An international collaboration of astronomers has observed an old dwarf star turning into a nova, suddenly becoming much brighter than it usually is. The event, known as SMCN 2016-10a, is actually a record-breaker. Being 185 times brighter than the Sun, it’s one of the most luminous nova ever seen.
Although the term is used to describe several cosmic events, novae like this are not like supernovae where a star explodes. SMCN 2016-10a happened when a white dwarf was covered in material from a companion, where it eventually undergoes nuclear fusion making the object brighter for a short time.
As reported in the study, which is accepted for publication in the Monthly Notices of the Royal Astronomical Society, the nova is likely to have happened in the Small Magellanic Cloud, one of the satellite galaxies surrounding the Milky Way. It is about 200,000 light-years and is the brightest nova we have ever witnessed coming from the Small Magellanic Cloud.
“We are very excited to discover such extreme events which occur only rarely, especially in the SMC,” lead author Elias Aydi, from the University of Cape Town said in a statement. “A combination of several factors such as the mass of the white dwarf, its temperature and chemical composition might be responsible for such a luminous eruption
While the brightness is impressive, the importance of the study rests on the level of details the team was able to obtain about this event.

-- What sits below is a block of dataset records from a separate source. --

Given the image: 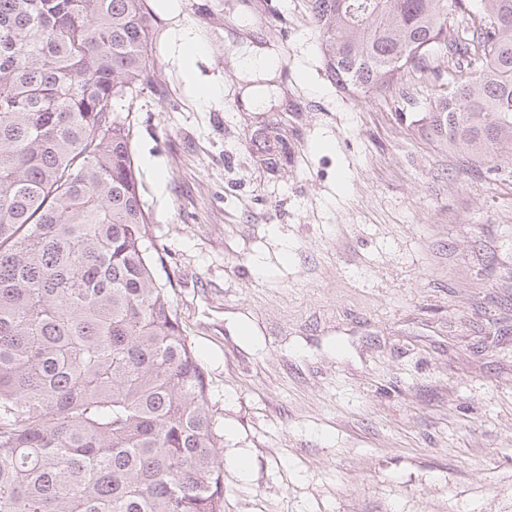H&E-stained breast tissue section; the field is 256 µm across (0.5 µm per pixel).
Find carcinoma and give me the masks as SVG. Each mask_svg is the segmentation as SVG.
Here are the masks:
<instances>
[{
	"label": "carcinoma",
	"instance_id": "carcinoma-1",
	"mask_svg": "<svg viewBox=\"0 0 512 512\" xmlns=\"http://www.w3.org/2000/svg\"><path fill=\"white\" fill-rule=\"evenodd\" d=\"M308 2L337 91L435 72L427 136L476 161L512 145V0ZM152 42L145 0H0V512H224L204 375L116 113ZM267 128L265 162L283 141Z\"/></svg>",
	"mask_w": 512,
	"mask_h": 512
}]
</instances>
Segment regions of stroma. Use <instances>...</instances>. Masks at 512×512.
<instances>
[{
	"label": "stroma",
	"instance_id": "stroma-1",
	"mask_svg": "<svg viewBox=\"0 0 512 512\" xmlns=\"http://www.w3.org/2000/svg\"><path fill=\"white\" fill-rule=\"evenodd\" d=\"M307 5L147 0L153 73L120 109L224 512H512V150L492 170L427 137L429 73L337 92Z\"/></svg>",
	"mask_w": 512,
	"mask_h": 512
}]
</instances>
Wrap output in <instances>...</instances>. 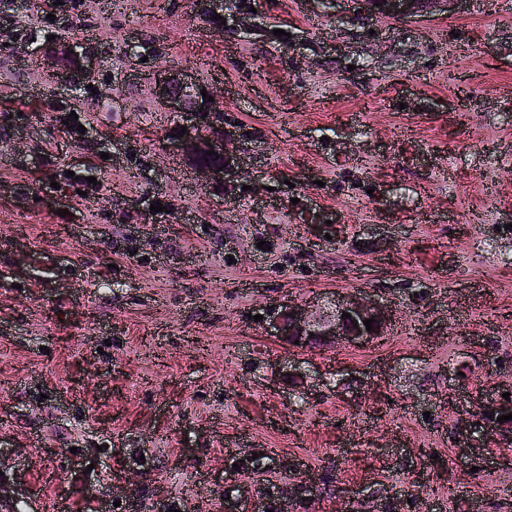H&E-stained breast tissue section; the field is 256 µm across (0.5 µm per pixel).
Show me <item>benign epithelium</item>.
<instances>
[{
	"label": "benign epithelium",
	"mask_w": 512,
	"mask_h": 512,
	"mask_svg": "<svg viewBox=\"0 0 512 512\" xmlns=\"http://www.w3.org/2000/svg\"><path fill=\"white\" fill-rule=\"evenodd\" d=\"M460 0H385L381 3L384 15L391 18L423 17L428 14H445L448 8L455 7ZM52 64L53 75L61 84L74 82L84 74L83 67H63L53 52L44 54ZM203 86L196 83L181 70L160 68L153 74V92L170 112H180L189 118L187 133L174 138L165 149H174L197 162L205 178L222 187L240 177L239 165L229 162L233 157L232 138L224 132L211 131L212 108L214 103H202L200 90ZM219 155V162L201 164L199 158L208 151ZM351 314L347 318L343 313ZM374 319L372 330H366L365 319ZM386 321V310L356 294L336 296L331 300H316L307 305L288 304L284 313L270 320L274 335L287 340L293 339L307 345L315 342L320 345L336 343L338 345L359 346L374 341L381 335ZM478 425L468 421L460 422L456 428L455 444L461 448L469 447L474 430ZM307 492V486L294 482L274 484L268 496L283 505H291ZM224 512H265L263 509L248 506V498L238 495L224 501Z\"/></svg>",
	"instance_id": "7a95c632"
}]
</instances>
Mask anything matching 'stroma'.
Returning a JSON list of instances; mask_svg holds the SVG:
<instances>
[{"instance_id":"35a3bbf8","label":"stroma","mask_w":512,"mask_h":512,"mask_svg":"<svg viewBox=\"0 0 512 512\" xmlns=\"http://www.w3.org/2000/svg\"><path fill=\"white\" fill-rule=\"evenodd\" d=\"M238 6L250 33L197 0H0V512H224L309 474L297 512H512L502 433L453 445L512 389V0ZM71 48L62 90L41 53ZM165 64L218 94L223 192L164 151ZM357 290L393 319L369 345L267 332ZM430 3L429 8L423 6ZM460 0H386L381 3V9L386 17L412 18L428 14L448 13V7H456Z\"/></svg>"}]
</instances>
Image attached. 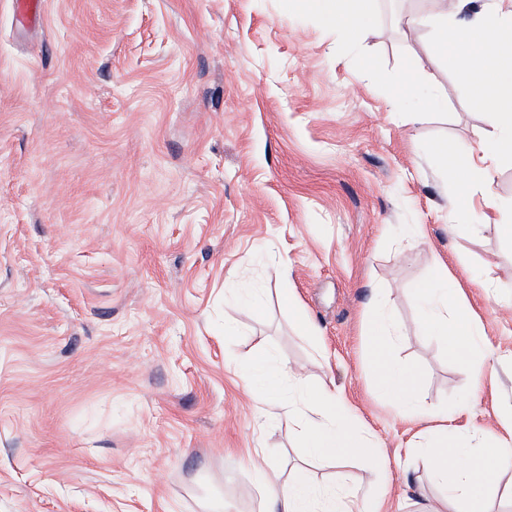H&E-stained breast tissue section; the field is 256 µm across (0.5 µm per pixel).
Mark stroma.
<instances>
[{
	"mask_svg": "<svg viewBox=\"0 0 512 512\" xmlns=\"http://www.w3.org/2000/svg\"><path fill=\"white\" fill-rule=\"evenodd\" d=\"M410 10L433 4L380 0L360 35L305 0H45L33 26L0 0V512H262L264 459L385 496L387 512L432 505L408 454L432 425L375 388L377 301L420 399L466 411L472 448L503 436L512 162L491 185L496 226L463 225L433 145L476 147L494 115L442 59L423 98L403 97L397 77L432 38L398 25ZM441 261L473 277L492 351L478 392L420 323L414 290ZM261 345L335 387L377 456L306 462L237 367Z\"/></svg>",
	"mask_w": 512,
	"mask_h": 512,
	"instance_id": "1",
	"label": "stroma"
}]
</instances>
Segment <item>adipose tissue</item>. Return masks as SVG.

Novae are transient events, they happen quickly and with no warnings and they begin to fade immediately. Getting in early with a wide range of instruments is crucial. The researchers were able to use observatories across the southern hemisphere, like the South African Astronomical Observatory, as well as the X-ray space telescope, Swift.

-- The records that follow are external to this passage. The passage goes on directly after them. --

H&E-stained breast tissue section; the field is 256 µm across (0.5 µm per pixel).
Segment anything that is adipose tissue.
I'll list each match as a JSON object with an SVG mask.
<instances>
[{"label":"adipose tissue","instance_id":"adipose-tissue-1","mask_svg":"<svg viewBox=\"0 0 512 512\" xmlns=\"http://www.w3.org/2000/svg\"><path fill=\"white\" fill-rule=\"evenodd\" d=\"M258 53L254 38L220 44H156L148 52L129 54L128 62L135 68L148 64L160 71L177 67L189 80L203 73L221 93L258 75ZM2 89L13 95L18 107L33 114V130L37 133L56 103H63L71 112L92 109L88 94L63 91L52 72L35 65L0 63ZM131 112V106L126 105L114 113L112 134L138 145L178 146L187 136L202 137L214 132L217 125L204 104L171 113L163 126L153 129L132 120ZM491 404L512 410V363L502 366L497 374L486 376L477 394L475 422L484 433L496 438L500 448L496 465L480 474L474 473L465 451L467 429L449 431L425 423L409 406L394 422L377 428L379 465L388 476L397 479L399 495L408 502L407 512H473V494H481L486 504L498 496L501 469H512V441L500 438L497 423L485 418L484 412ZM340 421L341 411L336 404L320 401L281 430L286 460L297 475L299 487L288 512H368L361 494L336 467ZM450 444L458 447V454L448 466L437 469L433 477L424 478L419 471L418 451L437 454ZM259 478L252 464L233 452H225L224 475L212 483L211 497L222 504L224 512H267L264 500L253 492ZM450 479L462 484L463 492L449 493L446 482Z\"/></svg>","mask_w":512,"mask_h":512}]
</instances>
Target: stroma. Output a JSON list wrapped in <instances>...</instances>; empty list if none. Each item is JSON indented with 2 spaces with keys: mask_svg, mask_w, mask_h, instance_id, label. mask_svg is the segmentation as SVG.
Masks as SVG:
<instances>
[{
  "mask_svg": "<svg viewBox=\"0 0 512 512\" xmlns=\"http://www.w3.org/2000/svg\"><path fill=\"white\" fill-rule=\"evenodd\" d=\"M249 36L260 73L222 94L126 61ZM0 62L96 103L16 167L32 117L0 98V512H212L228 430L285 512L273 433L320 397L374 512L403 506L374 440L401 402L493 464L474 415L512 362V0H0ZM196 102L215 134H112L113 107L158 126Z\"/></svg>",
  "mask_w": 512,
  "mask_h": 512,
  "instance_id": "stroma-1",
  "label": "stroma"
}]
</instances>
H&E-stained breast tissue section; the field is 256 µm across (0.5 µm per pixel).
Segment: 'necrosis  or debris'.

“Swift’s ability to respond rapidly, together with its daily-planned schedule, makes it ideal for the follow-up of transients, including novae. It was able to observe the nova throughout its eruption, starting to collect very useful X-ray and UV data within a day of the outburst first being reported,” co-author Dr Kim Page from the University of Leicester said in a statement.

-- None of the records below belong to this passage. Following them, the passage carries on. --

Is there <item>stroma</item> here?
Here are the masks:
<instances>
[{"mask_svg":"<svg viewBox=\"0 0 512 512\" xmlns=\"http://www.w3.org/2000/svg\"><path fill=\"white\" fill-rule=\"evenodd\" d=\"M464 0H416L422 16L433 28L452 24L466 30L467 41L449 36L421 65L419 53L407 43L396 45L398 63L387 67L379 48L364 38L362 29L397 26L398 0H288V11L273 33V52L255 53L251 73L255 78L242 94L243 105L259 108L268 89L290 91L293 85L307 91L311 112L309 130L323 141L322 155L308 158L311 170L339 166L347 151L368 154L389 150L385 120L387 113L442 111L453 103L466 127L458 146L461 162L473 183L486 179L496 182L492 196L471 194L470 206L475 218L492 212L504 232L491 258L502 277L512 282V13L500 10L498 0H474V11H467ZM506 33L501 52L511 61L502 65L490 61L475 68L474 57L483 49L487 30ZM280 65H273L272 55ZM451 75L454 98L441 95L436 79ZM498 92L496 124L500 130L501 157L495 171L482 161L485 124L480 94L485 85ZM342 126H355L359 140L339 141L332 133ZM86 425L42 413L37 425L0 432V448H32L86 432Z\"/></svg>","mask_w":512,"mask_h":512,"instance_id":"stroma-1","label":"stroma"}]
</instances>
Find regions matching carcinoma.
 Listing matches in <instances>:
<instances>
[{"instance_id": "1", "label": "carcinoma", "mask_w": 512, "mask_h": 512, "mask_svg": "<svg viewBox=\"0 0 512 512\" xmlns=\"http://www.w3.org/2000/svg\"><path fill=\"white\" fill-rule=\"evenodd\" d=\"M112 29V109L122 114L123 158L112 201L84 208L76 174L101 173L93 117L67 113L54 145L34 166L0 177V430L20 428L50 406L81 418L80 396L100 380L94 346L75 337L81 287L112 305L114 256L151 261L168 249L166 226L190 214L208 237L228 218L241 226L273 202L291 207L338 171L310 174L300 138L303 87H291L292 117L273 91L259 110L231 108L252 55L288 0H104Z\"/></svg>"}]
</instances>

The data collected by Swift was key to estimating the mass of the white dwarf. It also told the team, that the star is not long for this world. While the process of becoming a nova throws a lot of mater back into space, some of it remains, making the white dwarf heavier. If the white dwarf’s mass goes over a certain value it collapses in on itself, turning into a supernova. SMCN 2016-10a is very close to that limit.
There’s no timeline on when the white dwarf will succumb to gravity and even if it’s not in our lifetime, this object has given researchers many interesting details into the mysterious lives of novae.